Правительству так и не пришлось представлять в конгресс свой законопроект о национализации банков. Один за другим оно брало их под государственный контроль. В дела некоторых банков правительство вмешалось ввиду нарушения ими законов. Другие были выкуплены. Иностранные банки — «Бэнк оф Америка», «Ферст нэшнл сити бэнк» и другие — договорились с правительством о продаже своих чилийских филиалов. К концу 1971 года переход банковской системы в государственный сектор был почти завершен — правительство контролировало 16 банков, осуществлявших 90% кредитных операций[153].

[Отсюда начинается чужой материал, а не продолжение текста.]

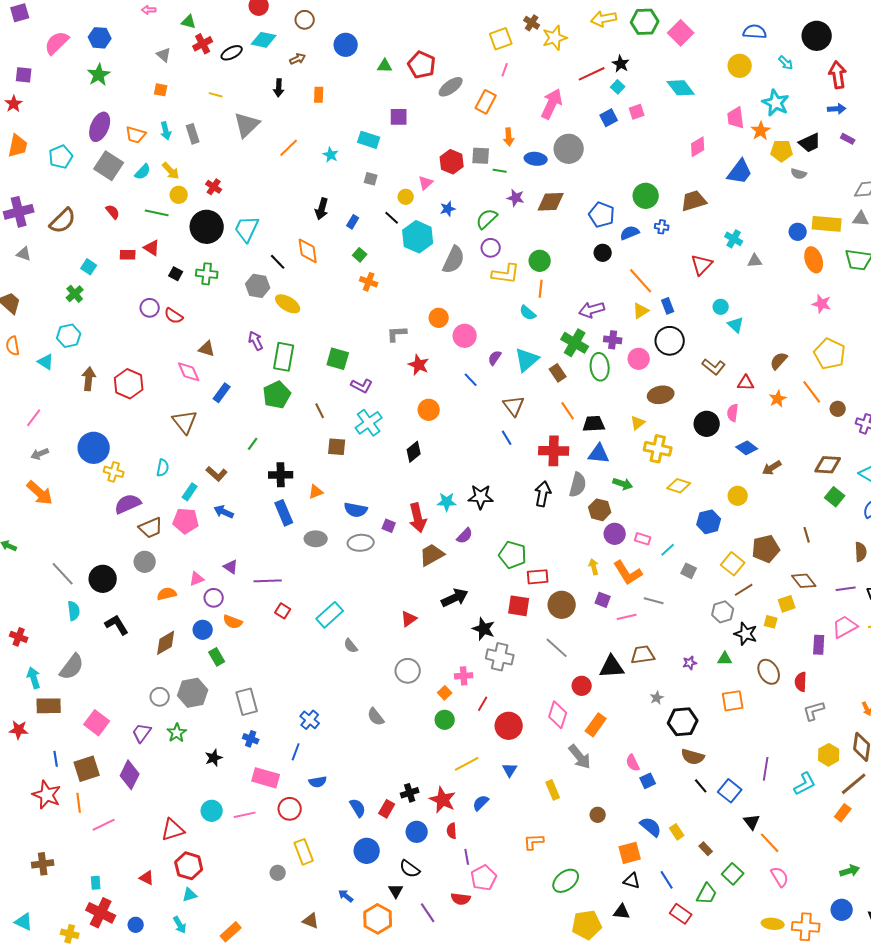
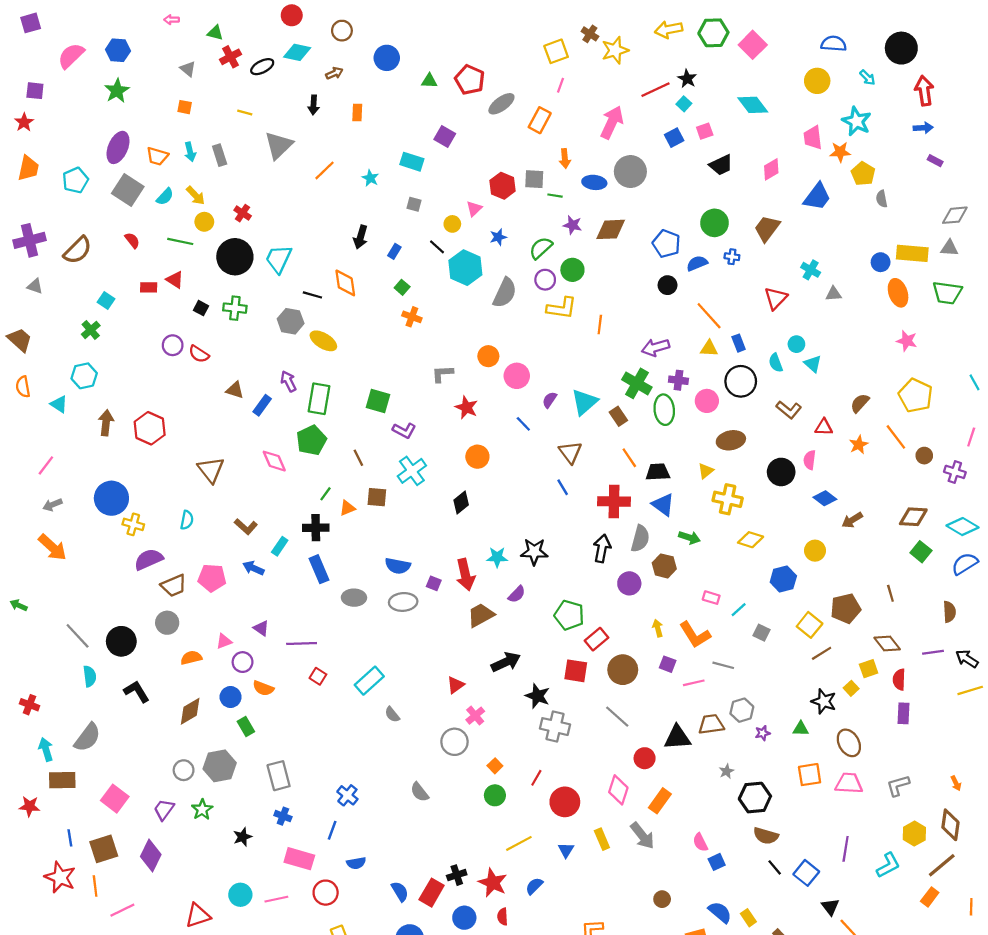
purple square: (399, 117) -> (445, 137), turned 30
orange star: (761, 131) -> (840, 152), turned 30
black trapezoid: (810, 143) -> (721, 165), moved
yellow pentagon: (782, 151) -> (863, 174), turned 30
gray semicircle: (799, 174) -> (882, 199), turned 63
brown trapezoid: (694, 201) -> (767, 228), turned -36
green circle: (540, 261) -> (572, 270), moved
black line: (278, 262) -> (312, 295), turned -30
yellow triangle: (641, 311) -> (709, 349), turned 36
cyan semicircle: (528, 313) -> (776, 363), moved, turned 30
pink diamond: (189, 372) -> (274, 461), moved
blue rectangle: (222, 393) -> (262, 405), moved
green line: (253, 444) -> (326, 494), moved
blue triangle: (599, 454) -> (663, 505), turned 30
cyan rectangle: (190, 492) -> (280, 546), moved
orange triangle: (316, 492) -> (347, 508), moved
purple circle: (615, 534) -> (629, 583), moved
red rectangle: (538, 577) -> (597, 639), turned -35
gray hexagon: (723, 612) -> (742, 710), moved
yellow square: (771, 622) -> (851, 688), turned 32
pink trapezoid: (845, 627) -> (849, 783), moved, turned 32
pink cross: (464, 676) -> (475, 716), moved, turned -36
red semicircle: (801, 682) -> (899, 680), moved
yellow rectangle: (553, 790) -> (602, 839), moved
red rectangle: (387, 809) -> (432, 893), size x1.4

Важнейшее значение имела также черная металлургия. Одним из первых актов правительства Народного единства была покупка находившихся в частных руках акций компании «Пасифик стил», и к середине декабря оно объявило об установлении своего контроля над ней. Эта компания производила всю выплавляемую в Чили сталь — 600 тысяч тонн и добывала одну треть железной руды. Затем правительство вступило в переговоры с компанией «Бетлехем стил» о приобретении ее чилийских железных рудников, и в марте с ней был подписан соответствующий договор. С приобретением этих рудников правительство стало контролировать 70% добычи железной руды. Оно предложило сделать компанию «Пасифик стил» основным предприятием металлургического комплекса, в который вошли бы рудники по добыче железа, сталелитейные заводы, машиностроительные цехи, верфи и заводы металлоизделий. Компания «Пасифик стил» начала приобретать контрольные пакеты акций ряда других фирм, например АРМКО, которая производила шлифовальные круги, СОКОМЕТАЛ, которая выпускала краны, котлы и железнодорожные вагоны, с целью включения их в комплекс.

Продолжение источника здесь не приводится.